(Saved entries)
────────
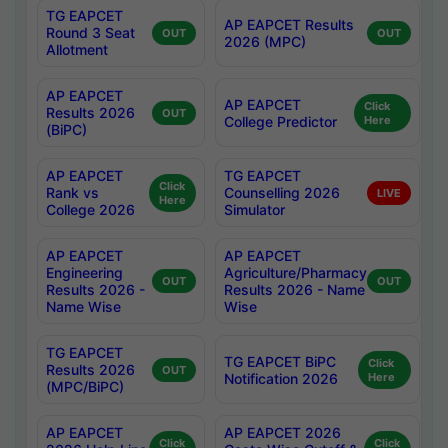
TG EAPCET
AP EAPCET Results
Round 3 Seat
OUT
OUT
2026 (MPC)
Allotment
AP EAPCET
AP EAPCET
Click
Results 2026
OUT
College Predictor
Here
(BiPC)
AP EAPCET
TG EAPCET
Click
Rank vs
Counselling 2026
LIVE
Here
College 2026
Simulator
AP EAPCET
AP EAPCET
Engineering
Agriculture/Pharmacy
OUT
OUT
Results 2026 -
Results 2026 - Name
Name Wise
Wise
TG EAPCET
TG EAPCET BiPC
Click
Results 2026
OUT
Notification 2026
Here
(MPC/BiPC)
AP EAPCET
AP EAPCET 2026
Click
Click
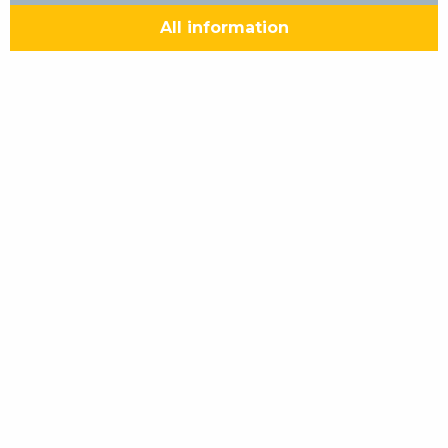
All information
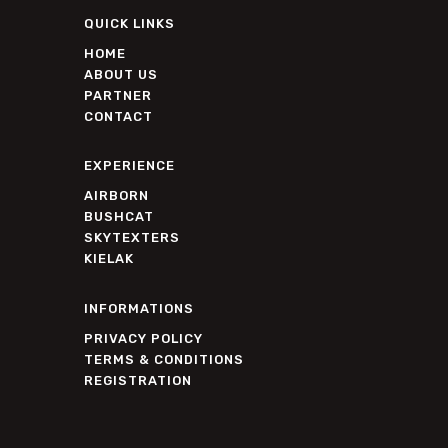
QUICK LINKS
HOME
ABOUT US
PARTNER
CONTACT
EXPERIENCE
AIRBORN
BUSHCAT
SKYTEXTERS
KIELAK
INFORMATIONS
PRIVACY POLICY
TERMS & CONDITIONS
REGISTRATION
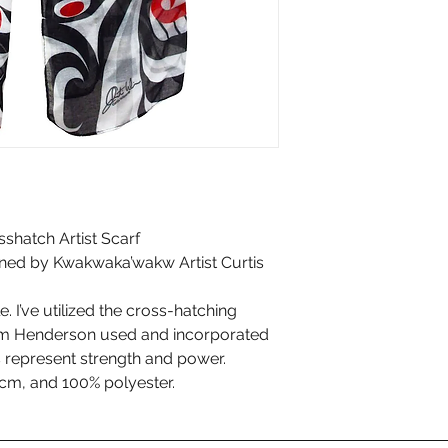
sshatch Artist Scarf
gned by Kwakwaka’wakw Artist Curtis
. I’ve utilized the cross-hatching
am Henderson used and incorporated
s represent strength and power.
m, and 100% polyester.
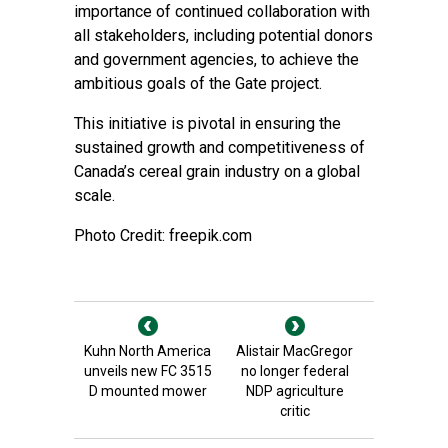
importance of continued collaboration with
all stakeholders, including potential donors
and government agencies, to achieve the
ambitious goals of the Gate project.
This initiative is pivotal in ensuring the
sustained growth and competitiveness of
Canada’s cereal grain industry on a global
scale.
Photo Credit: freepik.com
Kuhn North America
Alistair MacGregor
unveils new FC 3515
no longer federal
D mounted mower
NDP agriculture
critic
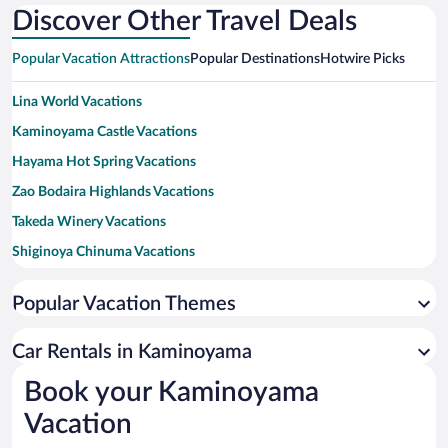
Discover Other Travel Deals
Popular Vacation Attractions
Popular Destinations
Hotwire Picks
Lina World Vacations
Kaminoyama Castle Vacations
Hayama Hot Spring Vacations
Zao Bodaira Highlands Vacations
Takeda Winery Vacations
Shiginoya Chinuma Vacations
Wakimotojin Takizawaya Vacations
Popular Vacation Themes
Zao Hot Springs Ski Resort Vacations
Sakunami Hot Spring Vacations
Car Rentals in Kaminoyama
Sportsland SUGO Vacations
Book your Kaminoyama
Zao Fox Village Vacations
Vacation
Iizaka Onsen Vacations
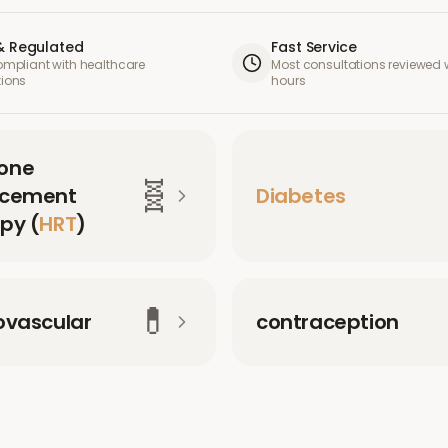
& Regulated
Fast Service
compliant with healthcare
Most consultations reviewed w
tions
hours
one
🧬
acement
Diabetes
py (
HRT
)
💊
ovascular
contraception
────────
=== Task prompt ===
Beginning with the line that contains "Hayama Hot Spring Vacations" and ending with the final line of the entries, every line must be copied exactly; the pictures must not.

=== Response to this task ===
Hayama Hot Spring Vacations
Zao Bodaira Highlands Vacations
Takeda Winery Vacations
Shiginoya Chinuma Vacations
Wakimotojin Takizawaya Vacations
Popular Vacation Themes
Zao Hot Springs Ski Resort Vacations
Sakunami Hot Spring Vacations
Car Rentals in Kaminoyama
Sportsland SUGO Vacations
Book your Kaminoyama
Zao Fox Village Vacations
Vacation
Iizaka Onsen Vacations
& Regulated
Fast Service
compliant with healthcare
Most consultations reviewed w
tions
hours
one
🧬
acement
Diabetes
py (
HRT
)
💊
ovascular
contraception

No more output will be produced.